## 待审阅文本
****************

CUDA性能测量与错误处理
- 讨论如何通过CUDA事件来测量它的性能
- 如何通过CUDA代码进行调试
1.测量CUDA程序的性能
1.1 CUDA事件
- CPU端的计时器可能无法给出正确的内核执行时间
- CUDA事件等于是在你的CUDA应用运行的特定时刻被记录的时间戳,通过使用CUDA事件API,由GPU来记录这个时间戳
- 使用CUDA测量时间需要两个步骤:创建事件和记录事件,记录事件(开始时间与结束时间)
- 代码如下:
cpp
复制代码
#include "stdio.h"
#include<iostream>
#include <cuda.h>
#include <cuda_runtime.h>
//Defining number of elements in Array
#define N 50000
//Defining Kernel function for vector addition
__global__ void gpuAdd(int* d_a, int* d_b, int* d_c) {
//Getting Thread index of current kernel
int tid = threadIdx.x + blockIdx.x * blockDim.x;
while (tid < N)

****************

## 数据列表
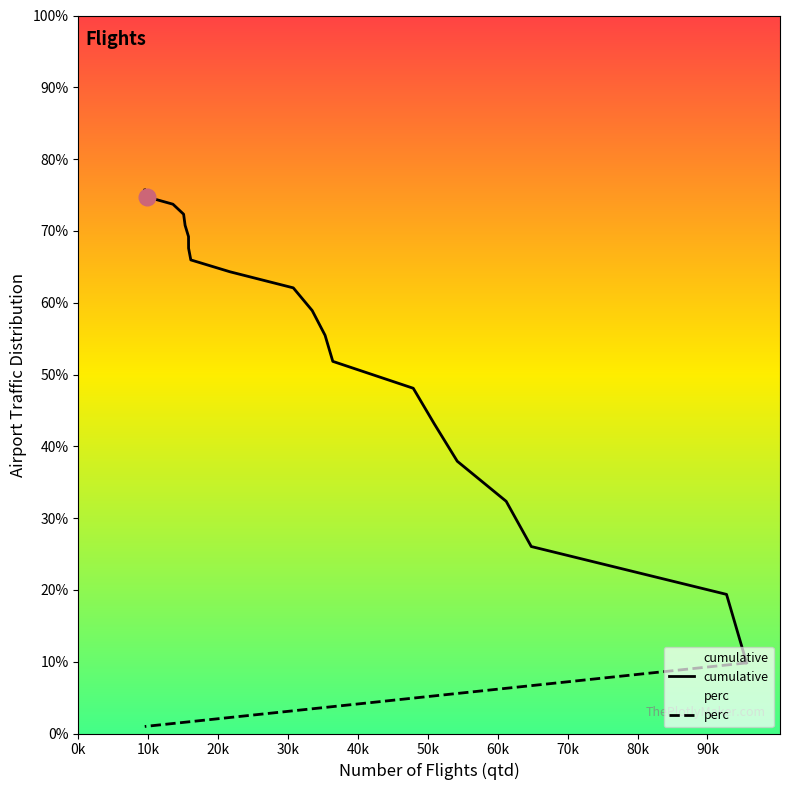

At how many categories does at least one series exceed 0?

20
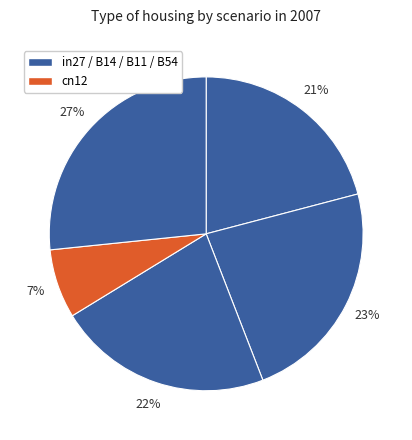

To the nearest percent, what is the difference between the largest and smallest slice percentages?

20%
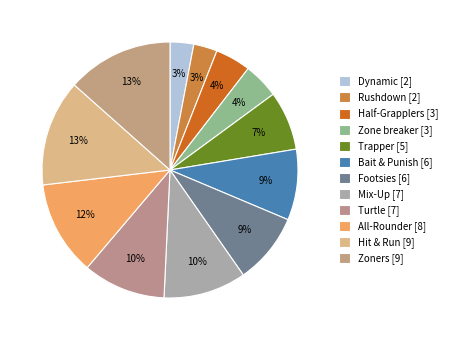

What percentage do Hit & Run and Footsies together represent?

22.4%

****************

## 任务
将上方关于CUDA性能测量与错误处理的待审阅文本逐字完整复述一遍。

## 完成结果
CUDA性能测量与错误处理
- 讨论如何通过CUDA事件来测量它的性能
- 如何通过CUDA代码进行调试
1.测量CUDA程序的性能
1.1 CUDA事件
- CPU端的计时器可能无法给出正确的内核执行时间
- CUDA事件等于是在你的CUDA应用运行的特定时刻被记录的时间戳,通过使用CUDA事件API,由GPU来记录这个时间戳
- 使用CUDA测量时间需要两个步骤:创建事件和记录事件,记录事件(开始时间与结束时间)
- 代码如下:
cpp
复制代码
#include "stdio.h"
#include<iostream>
#include <cuda.h>
#include <cuda_runtime.h>
//Defining number of elements in Array
#define N 50000
//Defining Kernel function for vector addition
__global__ void gpuAdd(int* d_a, int* d_b, int* d_c) {
//Getting Thread index of current kernel
int tid = threadIdx.x + blockIdx.x * blockDim.x;
while (tid < N)